=== DOCUMENT SEGMENT ===
To reiterate especially for Chatter163 - we all checked out the parking situation ahead of time as part of the overall planning for our trip.

The incident in question occured at 11:00 AM on a Thursday. My friends were looking to park from 11 AM until 6 PM at the latest, a max

of only 7 hours.

We had all looked up the three closest 'public' garages -

o Chestnut Street Garage

(4th & Chestnut Streets) "Facility is open for *general public parking * 5:00 AM to 11:00 PM, Monday thru Friday"

o Walnut St Garage

(215 Walnut Street)

Facility is open for monthly parkers, *the general public* and Hilton Hotel parking, 24 hours daily, 7 days a week

o 5th and Market Garage

(5th & Market Streets)

"Facility is open for *general public parking* 5:00 AM to 7:00 PM, Monday thru Friday"

As I stated before, when they went to park there, the entrances were all blocked with signs stating they were only open

if you had a Monthly parking pass. Apparently all HPA facilities are open 7x24 for Monthly pass holders, but they were

supposed to be open for general public parking during the day time hours.


----------



## Guest_John_* (Apr 9, 2008)

Folks, as the one poster mentioned, this is Pennsylvania. I moved to Florida in 1984 and they were working on US 322 construction into Harrisburg. I moved back to PA in '99 and they were just completing it. C'mon, this state still requires annual auto inspections! No, parking is a problem and they haven't begun to think about how to fix it. Check back about 2025... In the meantime, pick your poison to New York: Fly through Philly, drive and get stuck at the tunnels/bridges, catch a bus (does anyone actually do that!?) or ride the choo-choo...


----------



## Green Maned Lion (Apr 10, 2008)

Take a train to New York, take a Taxi from the station. Thats how I'd do it.


----------



## MOM-MOM,C (Aug 8, 2009)

Help! My husband needs to move back to Williamsport, PA and every two weeks I need to be down in Gaston county, NC. How do I find out about prices, so I can compare which options are best; driving, train or flying occasionally. How do I find out about Amtrak?
===
PROBLEM TO SOLVE :: Please list every parking garage named in the forum thread. The rows after this line are separate material and have no connection to the forum thread.
=== DATA SUPPLIED ===
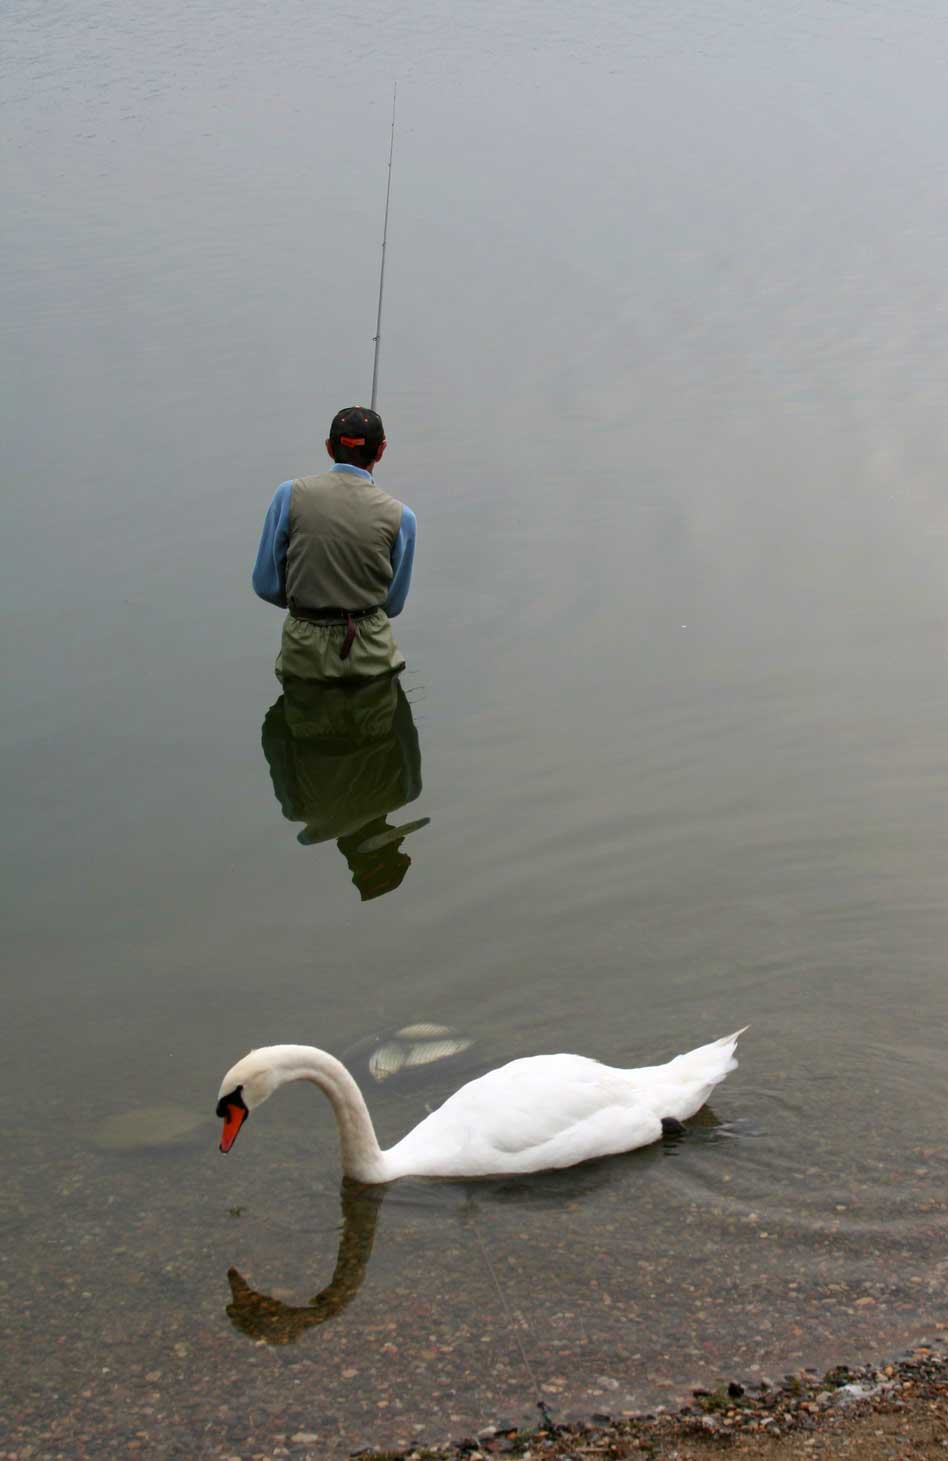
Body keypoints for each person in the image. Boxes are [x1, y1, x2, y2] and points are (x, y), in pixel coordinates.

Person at [252, 406, 416, 682]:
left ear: (329, 447)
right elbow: (393, 604)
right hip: (372, 655)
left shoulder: (288, 495)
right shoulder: (401, 517)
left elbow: (266, 586)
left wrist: (309, 605)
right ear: (381, 451)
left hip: (304, 654)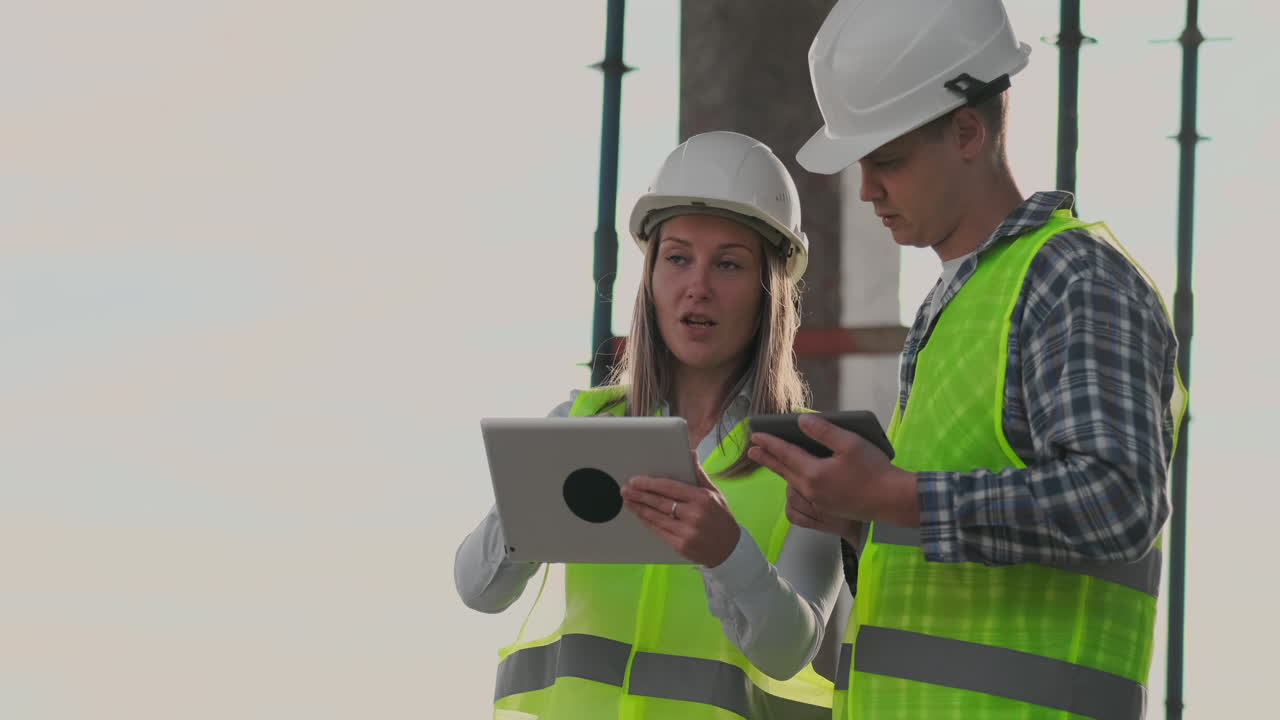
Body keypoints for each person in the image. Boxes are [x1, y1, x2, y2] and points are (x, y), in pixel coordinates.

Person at [746, 1, 1188, 718]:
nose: (867, 191)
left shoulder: (1073, 279)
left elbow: (1119, 501)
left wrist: (896, 497)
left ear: (967, 131)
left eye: (886, 161)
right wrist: (863, 518)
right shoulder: (956, 304)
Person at [454, 130, 845, 719]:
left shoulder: (811, 454)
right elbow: (479, 591)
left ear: (771, 292)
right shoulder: (581, 425)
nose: (698, 286)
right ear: (651, 278)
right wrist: (529, 501)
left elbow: (789, 650)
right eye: (678, 257)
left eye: (730, 264)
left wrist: (727, 552)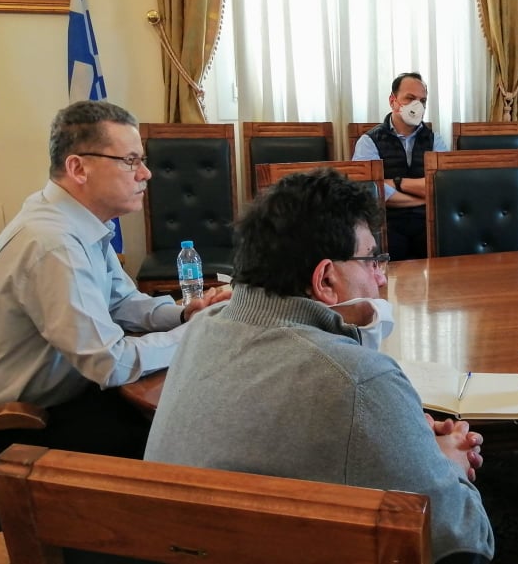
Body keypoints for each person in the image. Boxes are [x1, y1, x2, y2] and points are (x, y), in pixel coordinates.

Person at [144, 169, 494, 563]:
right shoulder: (359, 379)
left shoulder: (198, 331)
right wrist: (448, 463)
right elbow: (463, 538)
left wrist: (404, 434)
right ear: (325, 279)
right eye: (371, 260)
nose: (380, 278)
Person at [0, 100, 230, 460]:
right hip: (11, 423)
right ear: (78, 168)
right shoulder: (53, 243)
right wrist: (194, 334)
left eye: (142, 160)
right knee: (182, 440)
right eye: (130, 160)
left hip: (64, 392)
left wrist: (184, 314)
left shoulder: (74, 220)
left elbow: (121, 302)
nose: (146, 173)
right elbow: (110, 363)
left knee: (183, 411)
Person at [351, 71, 449, 261]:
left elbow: (442, 187)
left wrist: (396, 183)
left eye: (422, 101)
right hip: (386, 223)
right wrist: (423, 197)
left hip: (428, 221)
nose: (417, 106)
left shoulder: (435, 140)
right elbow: (371, 192)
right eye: (410, 98)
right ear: (393, 101)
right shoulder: (369, 141)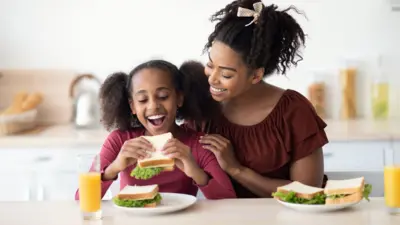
===
SOLUTION BELOW ::
Chestnut Street Garage
Walnut St Garage
5th and Market Garage